(コレクションから抜き出した行)
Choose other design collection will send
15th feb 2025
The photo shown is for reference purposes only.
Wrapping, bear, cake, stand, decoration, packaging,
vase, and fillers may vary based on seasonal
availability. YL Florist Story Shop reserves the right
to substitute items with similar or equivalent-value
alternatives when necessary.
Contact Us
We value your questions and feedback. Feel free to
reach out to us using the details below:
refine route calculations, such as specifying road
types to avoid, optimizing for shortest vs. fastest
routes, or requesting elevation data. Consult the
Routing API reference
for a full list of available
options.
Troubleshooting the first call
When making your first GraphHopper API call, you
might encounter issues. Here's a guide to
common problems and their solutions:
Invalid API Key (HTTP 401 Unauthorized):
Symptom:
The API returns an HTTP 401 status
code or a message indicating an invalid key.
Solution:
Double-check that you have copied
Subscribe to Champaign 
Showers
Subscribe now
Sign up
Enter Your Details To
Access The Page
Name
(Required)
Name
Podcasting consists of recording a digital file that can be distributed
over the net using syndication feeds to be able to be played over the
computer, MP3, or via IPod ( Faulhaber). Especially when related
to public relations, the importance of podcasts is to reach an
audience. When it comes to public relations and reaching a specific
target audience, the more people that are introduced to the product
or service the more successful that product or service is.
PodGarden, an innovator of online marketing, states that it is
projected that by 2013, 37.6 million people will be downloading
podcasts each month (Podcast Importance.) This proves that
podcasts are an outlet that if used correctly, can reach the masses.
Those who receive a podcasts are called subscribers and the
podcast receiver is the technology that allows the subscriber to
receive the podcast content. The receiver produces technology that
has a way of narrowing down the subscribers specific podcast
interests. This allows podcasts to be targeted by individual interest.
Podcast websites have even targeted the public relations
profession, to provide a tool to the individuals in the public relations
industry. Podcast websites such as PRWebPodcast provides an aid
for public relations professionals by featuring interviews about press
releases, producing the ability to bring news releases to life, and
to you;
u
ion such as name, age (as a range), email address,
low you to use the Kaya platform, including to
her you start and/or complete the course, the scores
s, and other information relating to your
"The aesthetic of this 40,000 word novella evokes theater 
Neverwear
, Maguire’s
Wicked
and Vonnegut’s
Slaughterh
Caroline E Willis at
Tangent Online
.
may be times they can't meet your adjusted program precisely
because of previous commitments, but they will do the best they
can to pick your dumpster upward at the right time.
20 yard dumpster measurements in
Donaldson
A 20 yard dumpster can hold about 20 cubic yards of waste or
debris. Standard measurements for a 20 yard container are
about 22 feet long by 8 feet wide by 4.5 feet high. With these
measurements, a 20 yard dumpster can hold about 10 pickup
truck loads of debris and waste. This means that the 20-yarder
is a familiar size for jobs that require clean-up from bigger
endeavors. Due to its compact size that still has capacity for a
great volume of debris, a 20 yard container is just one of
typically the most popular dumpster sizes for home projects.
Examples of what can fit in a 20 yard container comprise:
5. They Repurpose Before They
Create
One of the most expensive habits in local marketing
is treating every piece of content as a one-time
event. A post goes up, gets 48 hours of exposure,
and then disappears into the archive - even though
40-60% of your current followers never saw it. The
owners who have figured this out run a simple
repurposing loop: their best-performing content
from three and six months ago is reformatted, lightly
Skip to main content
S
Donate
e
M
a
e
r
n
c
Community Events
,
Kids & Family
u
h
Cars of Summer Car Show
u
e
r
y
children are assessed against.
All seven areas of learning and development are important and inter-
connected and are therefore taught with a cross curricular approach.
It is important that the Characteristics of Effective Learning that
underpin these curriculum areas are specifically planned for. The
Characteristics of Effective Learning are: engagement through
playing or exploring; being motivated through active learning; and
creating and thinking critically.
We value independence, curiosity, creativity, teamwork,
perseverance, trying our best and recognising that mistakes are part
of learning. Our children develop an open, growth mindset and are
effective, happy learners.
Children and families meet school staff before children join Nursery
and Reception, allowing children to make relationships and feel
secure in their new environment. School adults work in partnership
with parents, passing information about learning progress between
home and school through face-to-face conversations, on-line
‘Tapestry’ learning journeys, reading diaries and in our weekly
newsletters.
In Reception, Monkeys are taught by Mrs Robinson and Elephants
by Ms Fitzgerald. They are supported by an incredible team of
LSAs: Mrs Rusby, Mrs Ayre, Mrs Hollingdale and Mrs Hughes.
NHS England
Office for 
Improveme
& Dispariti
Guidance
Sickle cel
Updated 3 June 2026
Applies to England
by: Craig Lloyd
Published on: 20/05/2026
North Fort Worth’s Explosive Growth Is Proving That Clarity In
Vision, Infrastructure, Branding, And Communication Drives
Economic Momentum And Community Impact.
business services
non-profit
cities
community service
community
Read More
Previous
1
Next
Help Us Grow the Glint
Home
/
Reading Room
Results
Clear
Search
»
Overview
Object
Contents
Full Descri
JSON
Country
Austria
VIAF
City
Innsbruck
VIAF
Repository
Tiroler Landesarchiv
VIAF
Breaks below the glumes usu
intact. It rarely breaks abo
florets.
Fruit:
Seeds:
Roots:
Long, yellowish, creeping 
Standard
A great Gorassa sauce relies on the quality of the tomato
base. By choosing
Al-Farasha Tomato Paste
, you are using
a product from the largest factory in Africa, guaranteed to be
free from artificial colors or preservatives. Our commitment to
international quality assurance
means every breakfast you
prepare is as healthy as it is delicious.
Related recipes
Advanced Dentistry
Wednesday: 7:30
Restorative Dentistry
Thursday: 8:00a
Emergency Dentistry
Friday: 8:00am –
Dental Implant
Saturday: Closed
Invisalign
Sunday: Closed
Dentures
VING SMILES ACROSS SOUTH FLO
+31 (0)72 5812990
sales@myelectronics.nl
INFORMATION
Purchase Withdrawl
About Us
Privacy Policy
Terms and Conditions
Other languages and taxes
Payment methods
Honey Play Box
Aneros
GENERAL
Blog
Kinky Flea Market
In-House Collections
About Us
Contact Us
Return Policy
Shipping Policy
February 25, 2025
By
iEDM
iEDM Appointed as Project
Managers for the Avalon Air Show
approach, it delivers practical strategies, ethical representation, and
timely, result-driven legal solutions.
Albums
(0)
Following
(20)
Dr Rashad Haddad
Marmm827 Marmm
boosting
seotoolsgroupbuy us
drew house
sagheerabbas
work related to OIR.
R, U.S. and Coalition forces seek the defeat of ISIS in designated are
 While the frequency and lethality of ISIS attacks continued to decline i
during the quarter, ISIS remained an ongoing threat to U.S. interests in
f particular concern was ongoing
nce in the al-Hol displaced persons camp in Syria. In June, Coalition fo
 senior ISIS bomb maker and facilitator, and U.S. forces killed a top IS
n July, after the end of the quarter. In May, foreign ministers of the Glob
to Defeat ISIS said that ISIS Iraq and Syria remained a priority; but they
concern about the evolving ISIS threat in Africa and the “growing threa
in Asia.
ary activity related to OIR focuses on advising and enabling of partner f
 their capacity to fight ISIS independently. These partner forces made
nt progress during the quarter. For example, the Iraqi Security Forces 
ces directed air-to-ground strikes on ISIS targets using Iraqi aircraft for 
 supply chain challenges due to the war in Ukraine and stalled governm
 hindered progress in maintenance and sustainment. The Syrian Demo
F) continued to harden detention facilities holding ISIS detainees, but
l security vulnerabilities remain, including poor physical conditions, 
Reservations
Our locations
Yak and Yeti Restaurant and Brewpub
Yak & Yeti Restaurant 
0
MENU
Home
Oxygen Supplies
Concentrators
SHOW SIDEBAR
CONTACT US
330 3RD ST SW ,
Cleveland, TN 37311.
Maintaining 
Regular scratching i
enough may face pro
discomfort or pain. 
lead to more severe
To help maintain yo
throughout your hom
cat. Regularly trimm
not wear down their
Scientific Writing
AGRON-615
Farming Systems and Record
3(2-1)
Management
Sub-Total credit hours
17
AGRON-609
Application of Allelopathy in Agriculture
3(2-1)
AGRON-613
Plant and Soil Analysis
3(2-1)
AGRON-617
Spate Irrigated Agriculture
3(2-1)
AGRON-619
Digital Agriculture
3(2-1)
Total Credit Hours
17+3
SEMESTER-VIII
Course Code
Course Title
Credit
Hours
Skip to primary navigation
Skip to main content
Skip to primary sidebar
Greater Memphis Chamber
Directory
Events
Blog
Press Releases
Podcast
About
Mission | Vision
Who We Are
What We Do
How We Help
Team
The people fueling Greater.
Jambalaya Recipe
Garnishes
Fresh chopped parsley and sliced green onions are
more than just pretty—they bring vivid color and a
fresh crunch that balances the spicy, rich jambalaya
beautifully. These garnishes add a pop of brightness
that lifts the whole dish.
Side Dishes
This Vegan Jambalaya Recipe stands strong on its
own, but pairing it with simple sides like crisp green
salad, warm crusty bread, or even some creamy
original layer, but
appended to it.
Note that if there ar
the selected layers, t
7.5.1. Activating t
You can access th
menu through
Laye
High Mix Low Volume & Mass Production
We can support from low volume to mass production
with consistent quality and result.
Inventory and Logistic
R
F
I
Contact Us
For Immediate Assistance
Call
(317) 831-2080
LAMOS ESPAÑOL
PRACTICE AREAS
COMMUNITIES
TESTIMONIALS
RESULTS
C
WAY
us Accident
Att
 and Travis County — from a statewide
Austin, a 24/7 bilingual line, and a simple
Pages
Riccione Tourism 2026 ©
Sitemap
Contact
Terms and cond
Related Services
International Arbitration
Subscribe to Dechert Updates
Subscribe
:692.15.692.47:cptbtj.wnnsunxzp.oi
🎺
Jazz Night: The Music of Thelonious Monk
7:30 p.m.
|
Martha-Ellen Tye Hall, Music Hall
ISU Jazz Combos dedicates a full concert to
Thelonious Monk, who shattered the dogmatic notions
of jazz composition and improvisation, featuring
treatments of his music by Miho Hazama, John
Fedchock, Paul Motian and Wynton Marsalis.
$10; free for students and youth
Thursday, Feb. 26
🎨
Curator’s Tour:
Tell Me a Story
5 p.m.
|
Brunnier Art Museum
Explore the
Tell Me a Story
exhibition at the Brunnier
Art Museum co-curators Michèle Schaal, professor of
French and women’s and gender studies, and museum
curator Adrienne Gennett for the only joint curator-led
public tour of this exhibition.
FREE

_作業内容_
上の行の最初から「to public relations, the」を含む行までを、両端の行も含めて一字一句そのまま書き写してください。

_作業の結果_
Choose other design collection will send
15th feb 2025
The photo shown is for reference purposes only.
Wrapping, bear, cake, stand, decoration, packaging,
vase, and fillers may vary based on seasonal
availability. YL Florist Story Shop reserves the right
to substitute items with similar or equivalent-value
alternatives when necessary.
Contact Us
We value your questions and feedback. Feel free to
reach out to us using the details below:
refine route calculations, such as specifying road
types to avoid, optimizing for shortest vs. fastest
routes, or requesting elevation data. Consult the
Routing API reference
for a full list of available
options.
Troubleshooting the first call
When making your first GraphHopper API call, you
might encounter issues. Here's a guide to
common problems and their solutions:
Invalid API Key (HTTP 401 Unauthorized):
Symptom:
The API returns an HTTP 401 status
code or a message indicating an invalid key.
Solution:
Double-check that you have copied
Subscribe to Champaign 
Showers
Subscribe now
Sign up
Enter Your Details To
Access The Page
Name
(Required)
Name
Podcasting consists of recording a digital file that can be distributed
over the net using syndication feeds to be able to be played over the
computer, MP3, or via IPod ( Faulhaber). Especially when related
to public relations, the importance of podcasts is to reach an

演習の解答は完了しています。